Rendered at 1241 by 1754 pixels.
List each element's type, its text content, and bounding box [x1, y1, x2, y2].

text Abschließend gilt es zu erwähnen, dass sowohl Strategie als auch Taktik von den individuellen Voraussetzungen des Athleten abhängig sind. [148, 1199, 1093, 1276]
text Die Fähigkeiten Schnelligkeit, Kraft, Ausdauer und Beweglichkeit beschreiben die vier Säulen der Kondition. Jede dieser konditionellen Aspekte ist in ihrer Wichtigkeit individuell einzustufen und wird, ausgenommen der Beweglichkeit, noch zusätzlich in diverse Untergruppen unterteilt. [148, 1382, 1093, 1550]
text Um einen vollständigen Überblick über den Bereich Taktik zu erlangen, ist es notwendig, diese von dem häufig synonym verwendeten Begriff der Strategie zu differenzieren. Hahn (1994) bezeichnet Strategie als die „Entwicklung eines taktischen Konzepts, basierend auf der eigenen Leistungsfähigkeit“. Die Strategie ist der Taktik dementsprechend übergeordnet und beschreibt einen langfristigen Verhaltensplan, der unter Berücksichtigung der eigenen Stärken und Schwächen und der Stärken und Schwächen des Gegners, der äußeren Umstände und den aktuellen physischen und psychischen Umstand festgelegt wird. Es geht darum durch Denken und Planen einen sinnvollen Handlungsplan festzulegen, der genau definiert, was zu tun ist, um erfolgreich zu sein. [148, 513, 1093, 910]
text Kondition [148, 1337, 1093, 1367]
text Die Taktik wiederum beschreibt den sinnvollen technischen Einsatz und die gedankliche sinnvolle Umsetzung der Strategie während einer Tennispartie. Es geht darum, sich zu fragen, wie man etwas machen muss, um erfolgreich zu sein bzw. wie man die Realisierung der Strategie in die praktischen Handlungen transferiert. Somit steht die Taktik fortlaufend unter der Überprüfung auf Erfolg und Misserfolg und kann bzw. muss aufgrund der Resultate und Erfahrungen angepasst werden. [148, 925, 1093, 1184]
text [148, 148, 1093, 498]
+===+
§ **What the exercise asks**
Your task is to reproduce all of the records exactly.

§ **Answer below**
Rendered at 1241 by 1754 pixels.
List each element's type, its text content, and bounding box [x1, y1, x2, y2].

text Abschließend gilt es zu erwähnen, dass sowohl Strategie als auch Taktik von den individuellen Voraussetzungen des Athleten abhängig sind. [148, 1199, 1093, 1276]
text Die Fähigkeiten Schnelligkeit, Kraft, Ausdauer und Beweglichkeit beschreiben die vier Säulen der Kondition. Jede dieser konditionellen Aspekte ist in ihrer Wichtigkeit individuell einzustufen und wird, ausgenommen der Beweglichkeit, noch zusätzlich in diverse Untergruppen unterteilt. [148, 1382, 1093, 1550]
text Um einen vollständigen Überblick über den Bereich Taktik zu erlangen, ist es notwendig, diese von dem häufig synonym verwendeten Begriff der Strategie zu differenzieren. Hahn (1994) bezeichnet Strategie als die „Entwicklung eines taktischen Konzepts, basierend auf der eigenen Leistungsfähigkeit“. Die Strategie ist der Taktik dementsprechend übergeordnet und beschreibt einen langfristigen Verhaltensplan, der unter Berücksichtigung der eigenen Stärken und Schwächen und der Stärken und Schwächen des Gegners, der äußeren Umstände und den aktuellen physischen und psychischen Umstand festgelegt wird. Es geht darum durch Denken und Planen einen sinnvollen Handlungsplan festzulegen, der genau definiert, was zu tun ist, um erfolgreich zu sein. [148, 513, 1093, 910]
text Kondition [148, 1337, 1093, 1367]
text Die Taktik wiederum beschreibt den sinnvollen technischen Einsatz und die gedankliche sinnvolle Umsetzung der Strategie während einer Tennispartie. Es geht darum, sich zu fragen, wie man etwas machen muss, um erfolgreich zu sein bzw. wie man die Realisierung der Strategie in die praktischen Handlungen transferiert. Somit steht die Taktik fortlaufend unter der Überprüfung auf Erfolg und Misserfolg und kann bzw. muss aufgrund der Resultate und Erfahrungen angepasst werden. [148, 925, 1093, 1184]
text [148, 148, 1093, 498]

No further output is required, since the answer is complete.